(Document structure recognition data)
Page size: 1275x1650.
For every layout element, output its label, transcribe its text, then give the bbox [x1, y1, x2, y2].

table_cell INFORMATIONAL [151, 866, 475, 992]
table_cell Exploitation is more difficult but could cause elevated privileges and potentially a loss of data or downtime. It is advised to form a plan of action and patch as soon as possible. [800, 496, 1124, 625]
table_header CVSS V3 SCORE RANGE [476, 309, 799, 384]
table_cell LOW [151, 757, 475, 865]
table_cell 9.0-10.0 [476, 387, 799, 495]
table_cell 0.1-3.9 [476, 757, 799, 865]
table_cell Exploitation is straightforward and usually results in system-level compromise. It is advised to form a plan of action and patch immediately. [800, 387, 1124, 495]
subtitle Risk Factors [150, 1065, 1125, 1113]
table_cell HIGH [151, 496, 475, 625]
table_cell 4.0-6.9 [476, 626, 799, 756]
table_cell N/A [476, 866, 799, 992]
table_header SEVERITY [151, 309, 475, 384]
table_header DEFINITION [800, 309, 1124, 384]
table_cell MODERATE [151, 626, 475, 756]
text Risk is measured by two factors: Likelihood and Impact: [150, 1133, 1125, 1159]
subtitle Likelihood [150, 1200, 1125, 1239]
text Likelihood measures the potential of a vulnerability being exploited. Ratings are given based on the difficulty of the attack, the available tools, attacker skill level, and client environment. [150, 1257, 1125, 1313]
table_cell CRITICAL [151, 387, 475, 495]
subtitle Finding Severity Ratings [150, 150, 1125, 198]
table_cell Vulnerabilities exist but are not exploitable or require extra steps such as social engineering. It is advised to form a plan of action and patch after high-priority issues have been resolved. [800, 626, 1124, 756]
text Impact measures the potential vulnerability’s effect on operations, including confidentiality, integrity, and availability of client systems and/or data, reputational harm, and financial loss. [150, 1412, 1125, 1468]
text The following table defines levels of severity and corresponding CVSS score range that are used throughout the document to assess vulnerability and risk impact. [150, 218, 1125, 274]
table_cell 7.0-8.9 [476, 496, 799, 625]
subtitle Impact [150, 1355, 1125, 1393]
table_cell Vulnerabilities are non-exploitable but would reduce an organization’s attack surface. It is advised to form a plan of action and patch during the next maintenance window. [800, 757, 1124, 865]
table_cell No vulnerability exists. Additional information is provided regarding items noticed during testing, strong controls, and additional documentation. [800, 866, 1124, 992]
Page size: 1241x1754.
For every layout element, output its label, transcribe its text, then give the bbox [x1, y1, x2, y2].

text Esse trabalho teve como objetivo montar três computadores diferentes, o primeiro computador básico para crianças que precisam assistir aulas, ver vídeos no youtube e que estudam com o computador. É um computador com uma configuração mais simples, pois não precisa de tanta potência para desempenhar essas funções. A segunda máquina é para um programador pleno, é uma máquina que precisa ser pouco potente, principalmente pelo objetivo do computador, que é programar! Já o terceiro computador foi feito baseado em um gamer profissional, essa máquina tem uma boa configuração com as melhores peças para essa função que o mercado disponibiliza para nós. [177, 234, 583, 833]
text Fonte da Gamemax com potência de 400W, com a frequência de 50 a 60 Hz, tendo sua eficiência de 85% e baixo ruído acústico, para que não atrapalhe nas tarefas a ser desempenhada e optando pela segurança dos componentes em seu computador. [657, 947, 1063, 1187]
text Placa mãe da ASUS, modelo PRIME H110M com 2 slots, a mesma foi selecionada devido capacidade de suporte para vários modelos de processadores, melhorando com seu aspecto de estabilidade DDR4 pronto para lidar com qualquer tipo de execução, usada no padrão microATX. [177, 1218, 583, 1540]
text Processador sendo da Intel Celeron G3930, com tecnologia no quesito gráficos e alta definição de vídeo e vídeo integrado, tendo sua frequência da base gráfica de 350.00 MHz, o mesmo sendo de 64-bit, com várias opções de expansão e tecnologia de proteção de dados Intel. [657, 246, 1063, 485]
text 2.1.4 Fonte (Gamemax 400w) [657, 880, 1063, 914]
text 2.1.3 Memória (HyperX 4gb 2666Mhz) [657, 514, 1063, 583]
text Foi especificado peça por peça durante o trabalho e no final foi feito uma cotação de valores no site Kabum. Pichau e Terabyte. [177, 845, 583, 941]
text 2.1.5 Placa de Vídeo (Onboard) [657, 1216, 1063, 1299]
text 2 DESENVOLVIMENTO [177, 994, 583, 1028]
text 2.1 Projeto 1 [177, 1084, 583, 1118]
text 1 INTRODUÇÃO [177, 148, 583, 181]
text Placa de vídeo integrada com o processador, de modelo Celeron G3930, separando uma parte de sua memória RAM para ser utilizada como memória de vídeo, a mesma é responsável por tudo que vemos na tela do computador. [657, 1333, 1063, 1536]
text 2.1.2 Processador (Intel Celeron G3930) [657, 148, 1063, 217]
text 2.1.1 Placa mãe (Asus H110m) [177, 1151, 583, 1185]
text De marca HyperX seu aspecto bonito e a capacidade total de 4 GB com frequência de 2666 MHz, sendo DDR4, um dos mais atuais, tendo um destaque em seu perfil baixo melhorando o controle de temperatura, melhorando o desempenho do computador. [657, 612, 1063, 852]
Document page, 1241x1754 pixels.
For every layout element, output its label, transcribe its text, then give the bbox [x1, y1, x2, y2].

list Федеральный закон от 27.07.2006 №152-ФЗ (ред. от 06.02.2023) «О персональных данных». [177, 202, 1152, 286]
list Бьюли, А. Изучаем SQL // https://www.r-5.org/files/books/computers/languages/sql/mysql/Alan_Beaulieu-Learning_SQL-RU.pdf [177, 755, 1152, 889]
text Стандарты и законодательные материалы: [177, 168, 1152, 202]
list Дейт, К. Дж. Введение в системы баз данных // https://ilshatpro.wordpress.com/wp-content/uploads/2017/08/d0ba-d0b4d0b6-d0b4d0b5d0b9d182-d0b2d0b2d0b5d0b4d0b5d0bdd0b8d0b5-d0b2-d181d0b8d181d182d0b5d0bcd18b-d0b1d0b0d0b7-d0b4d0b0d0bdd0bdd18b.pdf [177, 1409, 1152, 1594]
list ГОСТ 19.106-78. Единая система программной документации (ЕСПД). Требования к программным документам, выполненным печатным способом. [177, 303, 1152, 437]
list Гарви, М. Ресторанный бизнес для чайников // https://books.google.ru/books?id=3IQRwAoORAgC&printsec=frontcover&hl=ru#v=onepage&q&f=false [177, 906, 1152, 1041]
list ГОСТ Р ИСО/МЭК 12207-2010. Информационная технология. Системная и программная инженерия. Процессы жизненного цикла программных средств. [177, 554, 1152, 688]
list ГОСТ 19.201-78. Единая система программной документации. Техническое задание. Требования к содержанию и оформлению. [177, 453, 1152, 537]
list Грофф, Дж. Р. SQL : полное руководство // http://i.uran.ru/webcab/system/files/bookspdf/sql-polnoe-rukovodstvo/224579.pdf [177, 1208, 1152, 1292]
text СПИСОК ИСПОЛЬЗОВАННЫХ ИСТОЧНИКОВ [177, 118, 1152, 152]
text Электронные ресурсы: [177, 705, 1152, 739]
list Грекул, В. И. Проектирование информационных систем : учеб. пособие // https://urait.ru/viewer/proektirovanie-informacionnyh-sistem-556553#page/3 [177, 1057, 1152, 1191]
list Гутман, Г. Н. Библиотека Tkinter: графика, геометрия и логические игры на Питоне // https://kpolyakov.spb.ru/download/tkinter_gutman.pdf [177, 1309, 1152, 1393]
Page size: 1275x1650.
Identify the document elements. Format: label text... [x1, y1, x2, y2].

__What you need to do__
The data must be given again in full, exactly as written.

__Solution to this problem__
Page size: 1275x1650.
For every layout element, output its label, transcribe its text, then give the bbox [x1, y1, x2, y2].

table_cell INFORMATIONAL [151, 866, 475, 992]
table_cell Exploitation is more difficult but could cause elevated privileges and potentially a loss of data or downtime. It is advised to form a plan of action and patch as soon as possible. [800, 496, 1124, 625]
table_header CVSS V3 SCORE RANGE [476, 309, 799, 384]
table_cell LOW [151, 757, 475, 865]
table_cell 9.0-10.0 [476, 387, 799, 495]
table_cell 0.1-3.9 [476, 757, 799, 865]
table_cell Exploitation is straightforward and usually results in system-level compromise. It is advised to form a plan of action and patch immediately. [800, 387, 1124, 495]
subtitle Risk Factors [150, 1065, 1125, 1113]
table_cell HIGH [151, 496, 475, 625]
table_cell 4.0-6.9 [476, 626, 799, 756]
table_cell N/A [476, 866, 799, 992]
table_header SEVERITY [151, 309, 475, 384]
table_header DEFINITION [800, 309, 1124, 384]
table_cell MODERATE [151, 626, 475, 756]
text Risk is measured by two factors: Likelihood and Impact: [150, 1133, 1125, 1159]
subtitle Likelihood [150, 1200, 1125, 1239]
text Likelihood measures the potential of a vulnerability being exploited. Ratings are given based on the difficulty of the attack, the available tools, attacker skill level, and client environment. [150, 1257, 1125, 1313]
table_cell CRITICAL [151, 387, 475, 495]
subtitle Finding Severity Ratings [150, 150, 1125, 198]
table_cell Vulnerabilities exist but are not exploitable or require extra steps such as social engineering. It is advised to form a plan of action and patch after high-priority issues have been resolved. [800, 626, 1124, 756]
text Impact measures the potential vulnerability’s effect on operations, including confidentiality, integrity, and availability of client systems and/or data, reputational harm, and financial loss. [150, 1412, 1125, 1468]
text The following table defines levels of severity and corresponding CVSS score range that are used throughout the document to assess vulnerability and risk impact. [150, 218, 1125, 274]
table_cell 7.0-8.9 [476, 496, 799, 625]
subtitle Impact [150, 1355, 1125, 1393]
table_cell Vulnerabilities are non-exploitable but would reduce an organization’s attack surface. It is advised to form a plan of action and patch during the next maintenance window. [800, 757, 1124, 865]
table_cell No vulnerability exists. Additional information is provided regarding items noticed during testing, strong controls, and additional documentation. [800, 866, 1124, 992]
Page size: 1241x1754.
For every layout element, output its label, transcribe its text, then give the bbox [x1, y1, x2, y2].

text Esse trabalho teve como objetivo montar três computadores diferentes, o primeiro computador básico para crianças que precisam assistir aulas, ver vídeos no youtube e que estudam com o computador. É um computador com uma configuração mais simples, pois não precisa de tanta potência para desempenhar essas funções. A segunda máquina é para um programador pleno, é uma máquina que precisa ser pouco potente, principalmente pelo objetivo do computador, que é programar! Já o terceiro computador foi feito baseado em um gamer profissional, essa máquina tem uma boa configuração com as melhores peças para essa função que o mercado disponibiliza para nós. [177, 234, 583, 833]
text Fonte da Gamemax com potência de 400W, com a frequência de 50 a 60 Hz, tendo sua eficiência de 85% e baixo ruído acústico, para que não atrapalhe nas tarefas a ser desempenhada e optando pela segurança dos componentes em seu computador. [657, 947, 1063, 1187]
text Placa mãe da ASUS, modelo PRIME H110M com 2 slots, a mesma foi selecionada devido capacidade de suporte para vários modelos de processadores, melhorando com seu aspecto de estabilidade DDR4 pronto para lidar com qualquer tipo de execução, usada no padrão microATX. [177, 1218, 583, 1540]
text Processador sendo da Intel Celeron G3930, com tecnologia no quesito gráficos e alta definição de vídeo e vídeo integrado, tendo sua frequência da base gráfica de 350.00 MHz, o mesmo sendo de 64-bit, com várias opções de expansão e tecnologia de proteção de dados Intel. [657, 246, 1063, 485]
text 2.1.4 Fonte (Gamemax 400w) [657, 880, 1063, 914]
text 2.1.3 Memória (HyperX 4gb 2666Mhz) [657, 514, 1063, 583]
text Foi especificado peça por peça durante o trabalho e no final foi feito uma cotação de valores no site Kabum. Pichau e Terabyte. [177, 845, 583, 941]
text 2.1.5 Placa de Vídeo (Onboard) [657, 1216, 1063, 1299]
text 2 DESENVOLVIMENTO [177, 994, 583, 1028]
text 2.1 Projeto 1 [177, 1084, 583, 1118]
text 1 INTRODUÇÃO [177, 148, 583, 181]
text Placa de vídeo integrada com o processador, de modelo Celeron G3930, separando uma parte de sua memória RAM para ser utilizada como memória de vídeo, a mesma é responsável por tudo que vemos na tela do computador. [657, 1333, 1063, 1536]
text 2.1.2 Processador (Intel Celeron G3930) [657, 148, 1063, 217]
text 2.1.1 Placa mãe (Asus H110m) [177, 1151, 583, 1185]
text De marca HyperX seu aspecto bonito e a capacidade total de 4 GB com frequência de 2666 MHz, sendo DDR4, um dos mais atuais, tendo um destaque em seu perfil baixo melhorando o controle de temperatura, melhorando o desempenho do computador. [657, 612, 1063, 852]
Document page, 1241x1754 pixels.
For every layout element, output its label, transcribe its text, then give the bbox [x1, y1, x2, y2].

list Федеральный закон от 27.07.2006 №152-ФЗ (ред. от 06.02.2023) «О персональных данных». [177, 202, 1152, 286]
list Бьюли, А. Изучаем SQL // https://www.r-5.org/files/books/computers/languages/sql/mysql/Alan_Beaulieu-Learning_SQL-RU.pdf [177, 755, 1152, 889]
text Стандарты и законодательные материалы: [177, 168, 1152, 202]
list Дейт, К. Дж. Введение в системы баз данных // https://ilshatpro.wordpress.com/wp-content/uploads/2017/08/d0ba-d0b4d0b6-d0b4d0b5d0b9d182-d0b2d0b2d0b5d0b4d0b5d0bdd0b8d0b5-d0b2-d181d0b8d181d182d0b5d0bcd18b-d0b1d0b0d0b7-d0b4d0b0d0bdd0bdd18b.pdf [177, 1409, 1152, 1594]
list ГОСТ 19.106-78. Единая система программной документации (ЕСПД). Требования к программным документам, выполненным печатным способом. [177, 303, 1152, 437]
list Гарви, М. Ресторанный бизнес для чайников // https://books.google.ru/books?id=3IQRwAoORAgC&printsec=frontcover&hl=ru#v=onepage&q&f=false [177, 906, 1152, 1041]
list ГОСТ Р ИСО/МЭК 12207-2010. Информационная технология. Системная и программная инженерия. Процессы жизненного цикла программных средств. [177, 554, 1152, 688]
list ГОСТ 19.201-78. Единая система программной документации. Техническое задание. Требования к содержанию и оформлению. [177, 453, 1152, 537]
list Грофф, Дж. Р. SQL : полное руководство // http://i.uran.ru/webcab/system/files/bookspdf/sql-polnoe-rukovodstvo/224579.pdf [177, 1208, 1152, 1292]
text СПИСОК ИСПОЛЬЗОВАННЫХ ИСТОЧНИКОВ [177, 118, 1152, 152]
text Электронные ресурсы: [177, 705, 1152, 739]
list Грекул, В. И. Проектирование информационных систем : учеб. пособие // https://urait.ru/viewer/proektirovanie-informacionnyh-sistem-556553#page/3 [177, 1057, 1152, 1191]
list Гутман, Г. Н. Библиотека Tkinter: графика, геометрия и логические игры на Питоне // https://kpolyakov.spb.ru/download/tkinter_gutman.pdf [177, 1309, 1152, 1393]
Page size: 1275x1650.
Identify the document elements. Format: label text... [x1, y1, x2, y2].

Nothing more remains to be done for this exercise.